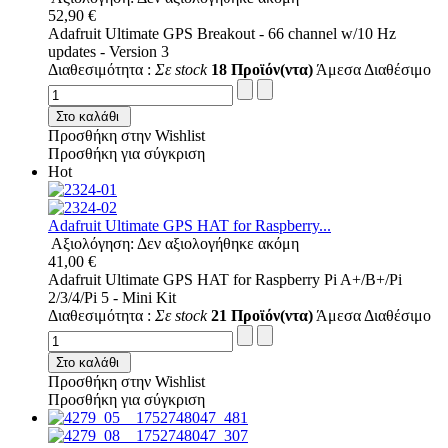
52,90 €
Adafruit Ultimate GPS Breakout - 66 channel w/10 Hz
updates - Version 3
Διαθεσιμότητα :
Σε stock
18 Προϊόν(ντα)
Άμεσα Διαθέσιμο
Στο καλάθι
Προσθήκη στην Wishlist
Προσθήκη για σύγκριση
Hot
Adafruit Ultimate GPS HAT for Raspberry...
Αξιολόγηση: Δεν αξιολογήθηκε ακόμη
41,00 €
Adafruit Ultimate GPS HAT for Raspberry Pi A+/B+/Pi
2/3/4/Pi 5 - Mini Kit
Διαθεσιμότητα :
Σε stock
21 Προϊόν(ντα)
Άμεσα Διαθέσιμο
Στο καλάθι
Προσθήκη στην Wishlist
Προσθήκη για σύγκριση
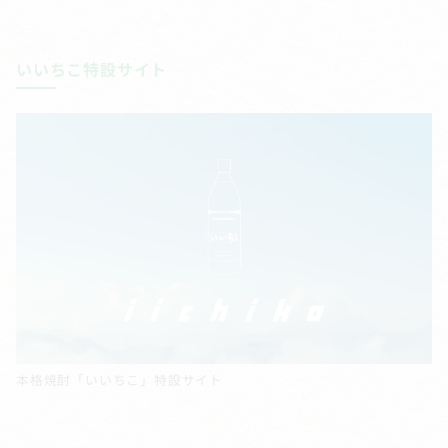
いいちこ特設サイト
本格焼酎「いいちこ」特設サイト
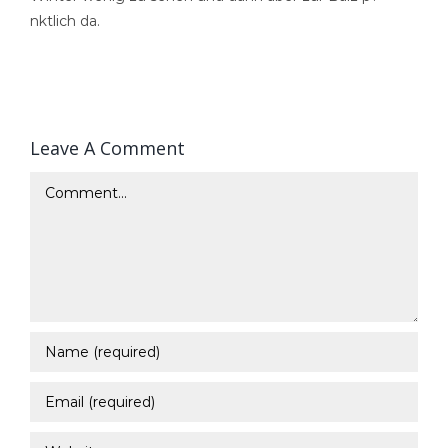
nktlich da.
Leave A Comment
Comment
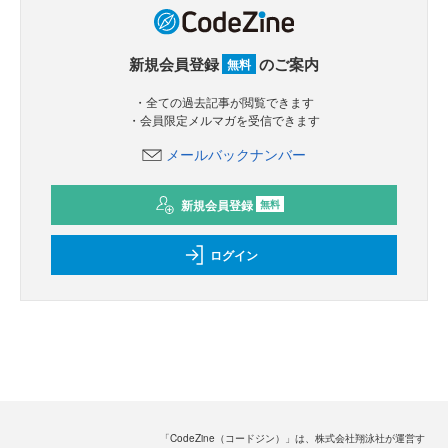
新規会員登録
のご案内
無料
・全ての過去記事が閲覧できます
・会員限定メルマガを受信できます
メールバックナンバー
新規会員登録
無料
ログイン
「CodeZine（コードジン）」は、株式会社翔泳社が運営す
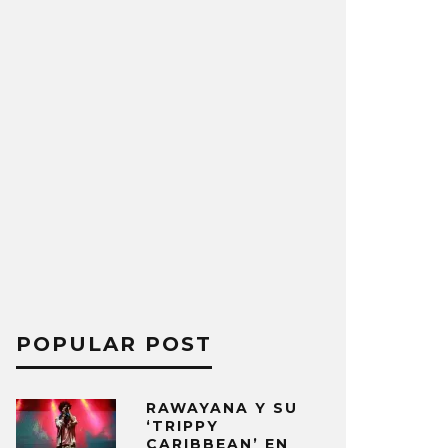
POPULAR POST
RAWAYANA Y SU
‘TRIPPY
CARIBBEAN’ EN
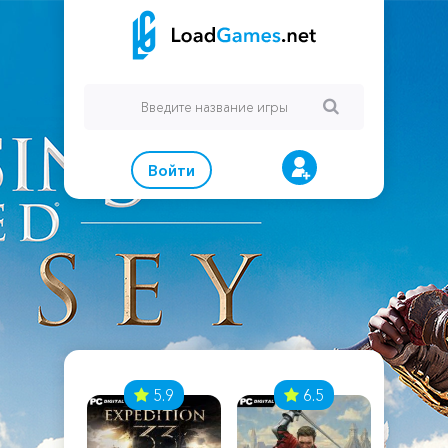
Войти
7
5.9
6.5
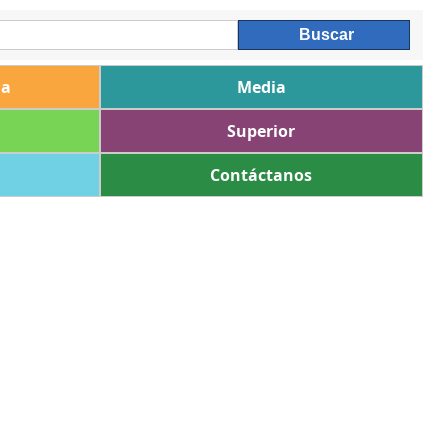
ia
Media
Superior
Contáctanos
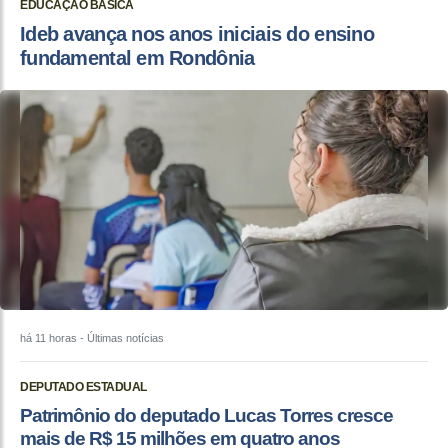
EDUCAÇÃO BÁSICA
Ideb avança nos anos iniciais do ensino
fundamental em Rondônia
há 11 horas
- Últimas notícias
DEPUTADO ESTADUAL
Patrimônio do deputado Lucas Torres cresce
mais de R$ 15 milhões em quatro anos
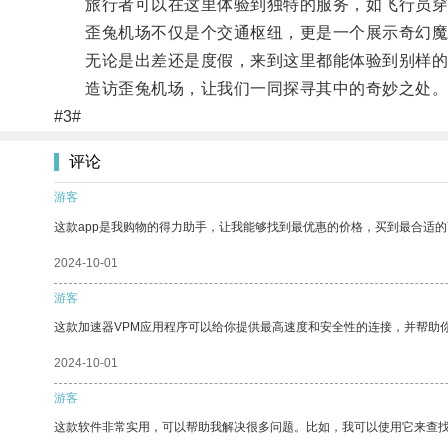
旅行者可以在这里体验到独特的服务，如飞行员穿
歪兔机场不仅是个交通枢纽，更是一个展示奇幻魔
无论是出差还是度假，来到这里都能体验到别样的
造访歪兔机场，让我们一同探寻其中的奇妙之处
#3#
评论
游客
这款app是我购物的得力助手，让我能够找到最优惠的价格，买到最合适
2024-10-01
游客
这款加速器VPM应用程序可以给你提供最高速度和安全性的连接，并帮助
2024-10-01
游客
这款软件非常实用，可以帮助我解决很多问题。比如，我可以使用它来查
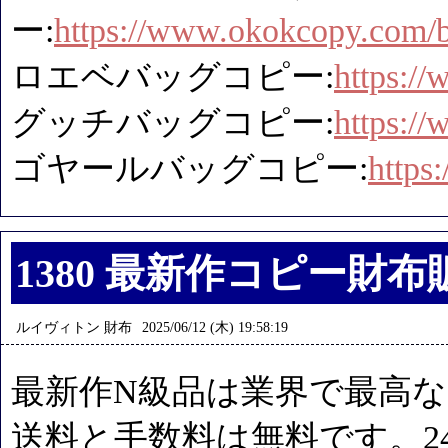
ー:
https://www.okokcopy.com/b
ロエベバッグコピー:
https:/
グッチバッグコピー:
https:/
ゴヤールバッグコピー:
https
1380 最新作コピー財布
ルイヴィトン 財布
2025/06/12 (木) 19:58:19
最新作N級品は業界で最高な
送料と手数料は無料です。2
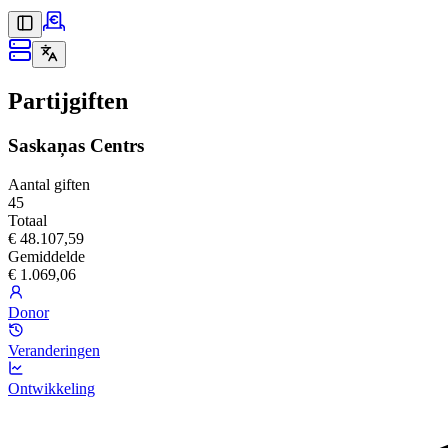
Partijgiften
Saskaņas Centrs
Aantal giften
45
Totaal
€ 48.107,59
Gemiddelde
€ 1.069,06
Donor
Veranderingen
Ontwikkeling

What the task asks —
Copy out all the text from the records above, word for word and line for line. Leave out the picture markers.

Solution to this task —
52,90 €
Adafruit Ultimate GPS Breakout - 66 channel w/10 Hz
updates - Version 3
Διαθεσιμότητα :
Σε stock
18 Προϊόν(ντα)
Άμεσα Διαθέσιμο
Στο καλάθι
Προσθήκη στην Wishlist
Προσθήκη για σύγκριση
Hot
Adafruit Ultimate GPS HAT for Raspberry...
Αξιολόγηση: Δεν αξιολογήθηκε ακόμη
41,00 €
Adafruit Ultimate GPS HAT for Raspberry Pi A+/B+/Pi
2/3/4/Pi 5 - Mini Kit
Διαθεσιμότητα :
Σε stock
21 Προϊόν(ντα)
Άμεσα Διαθέσιμο
Στο καλάθι
Προσθήκη στην Wishlist
Προσθήκη για σύγκριση
いいちこ特設サイト
本格焼酎「いいちこ」特設サイト
nktlich da.
Leave A Comment
Comment
新規会員登録
のご案内
無料
・全ての過去記事が閲覧できます
・会員限定メルマガを受信できます
メールバックナンバー
新規会員登録
無料
ログイン
「CodeZine（コードジン）」は、株式会社翔泳社が運営す
POPULAR POST
RAWAYANA Y SU
‘TRIPPY
CARIBBEAN’ EN
Войти
7
5.9
6.5
ia
Media
Superior
Contáctanos
EDUCAÇÃO BÁSICA
Ideb avança nos anos iniciais do ensino
fundamental em Rondônia
há 11 horas
- Últimas notícias
DEPUTADO ESTADUAL
Patrimônio do deputado Lucas Torres cresce
mais de R$ 15 milhões em quatro anos
旅行者可以在这里体验到独特的服务，如飞行员穿
歪兔机场不仅是个交通枢纽，更是一个展示奇幻魔
无论是出差还是度假，来到这里都能体验到别样的
造访歪兔机场，让我们一同探寻其中的奇妙之处
#3#
评论
游客
这款app是我购物的得力助手，让我能够找到最优惠的价格，买到最合适
2024-10-01
游客
这款加速器VPM应用程序可以给你提供最高速度和安全性的连接，并帮助
2024-10-01
游客
这款软件非常实用，可以帮助我解决很多问题。比如，我可以使用它来查
ー:
https://www.okokcopy.com/b
ロエベバッグコピー:
https:/
グッチバッグコピー:
https:/
ゴヤールバッグコピー:
https
1380 最新作コピー財布
ルイヴィトン 財布
2025/06/12 (木) 19:58:19
最新作N級品は業界で最高な
送料と手数料は無料です。2
Partijgiften
Saskaņas Centrs
Aantal giften
45
Totaal
€ 48.107,59
Gemiddelde
€ 1.069,06
Donor
Veranderingen
Ontwikkeling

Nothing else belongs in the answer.